Begin Document segment

Can't be any worse than GoT season 8 , surely 

Absolutely butchered that *Night King* story line


----------



## Caring1 (May 4, 2019)

Melvis said:


> Still relevant  I think lol


Look like Corsairs to me


----------



## Shatun_Bear (May 4, 2019)

Gasaraki said:


> LOL. I love it. i've been burned by the AMD hype train for the first gen Ryzen. I thought it was going to be the second coming of AMD.



I know you didn't mean this but Ryzen actually has been 'the second coming of AMD' as they went from 5-10% sales ratio and irrelevence to +50% compared to Intel in some markets. We dont need reminding how disaterous Bulldozer was for them.


----------



## NdMk2o1o (May 4, 2019)

Manu_PT said:


> You sold a 9700k @ 5,2ghz + RTX 2080 and bought a Ryzen + VEGA VII? I have no words. Imagine paying money to downgrade, and on top of that use even more power from the hardware while having less performance. No comments.
> 
> And btw, 60hz, doesn´t matter if it´s 720p or 8k, is not high-end to me. If you want a CPU for 60hz you grab an i3 8100 or a Ryzen 1300x. High-End to me is 1080p 240hz and 1440p 165hz. Ryzen can´t eve sustain 130fps LOCKED on most engines. Fact.
> 
> With the money you spent with the downgrade process, you would have got an i9 9900k + RTX 2080ti, and it would obliterate Ryzen in every possible scenario, from gaming to productivity.


Go troll elsewhere. Here's a better idea why don't you go take a picture of your beautiful Intel rig and have some alone time with it in the privacy of your bathroom, though you probably already do by the sounds of you


----------



## Vayra86 (May 4, 2019)

robot zombie said:


> For most people, I kinda get that. Like, if all you wanna do is play vidya games and faff on the net, it really is just for the sake of knowing you have a friggen McLaren... even if you only drive to work with it to show off. Plenty of people get nice cars they almost never even take out of the garage.
> 
> Personally I would never go that far, which is why for my build I stuck with the 2600, because it works great for my needs and nothing about its capabilities goes to waste between my gaming, wantonly disorganized multitasking, and music production (yes, it does come into play with some DAWs - some use every thread they can grab onto... handy when you've got a bunch of tracks with HQ emulation or synths/instrument sims with huge sample banks shuffling double-digit gigs of data around in memory simultaneously.) I was super happy to have a CPU geared for that at well under $200. Can't see myself needing more.
> 
> ...



Yep I read it all. This one stuck with me

"People are gonna see what they wanna see "

/thread


----------



## Chomiq (May 4, 2019)

I'm willing to bet that 16/32 part will be a threadripper, not an actual desktop cpu.


----------



## Joss (May 4, 2019)

ch3w2oy said:


> Not everyone is playing 1080p and need the most FPS they can get. Everyone knows the CPU matters less when going up in resolution..


This.
I don't know the percentage of 60Hz monitors among gamers but I suspect it's well above 50%, and at that rate it doesn't matter a fart if the CPU has higher IPC or whatever.
Same when you go up in resolution, the GPU is so busy dealing with all those pixels that it can't produce much FPS, and again it doesn't matter a fart if the CPU has higher IPC or whatever.

End Document segment

**Aim of the exercise**. Update the forum thread starting at "## Vayra86 (May" and stopping after "of the garage.", swapping "McLaren" for "Ferrari", and give that stretch back in full. The data comes from a separate source, not from the forum thread.

Begin Material

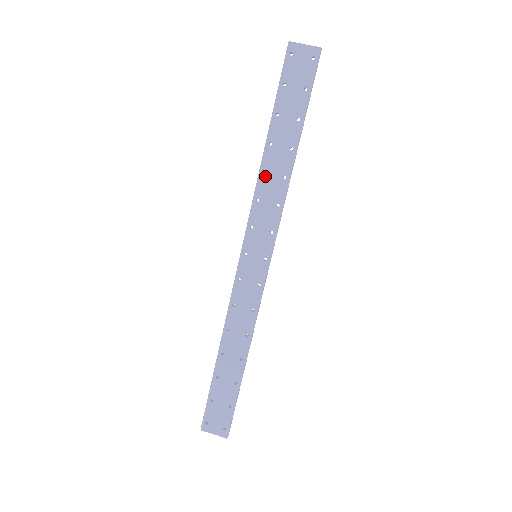
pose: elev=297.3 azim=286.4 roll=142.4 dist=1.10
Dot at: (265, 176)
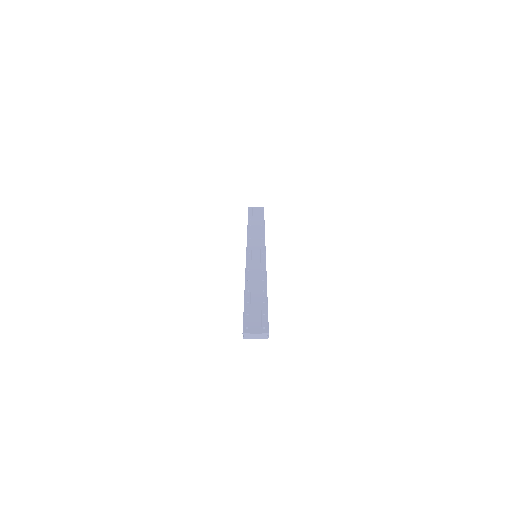
Dot at: (251, 233)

End Material

**Written answer**.
## Vayra86 (May 4, 2019)

robot zombie said:


> For most people, I kinda get that. Like, if all you wanna do is play vidya games and faff on the net, it really is just for the sake of knowing you have a friggen Ferrari... even if you only drive to work with it to show off. Plenty of people get nice cars they almost never even take out of the garage.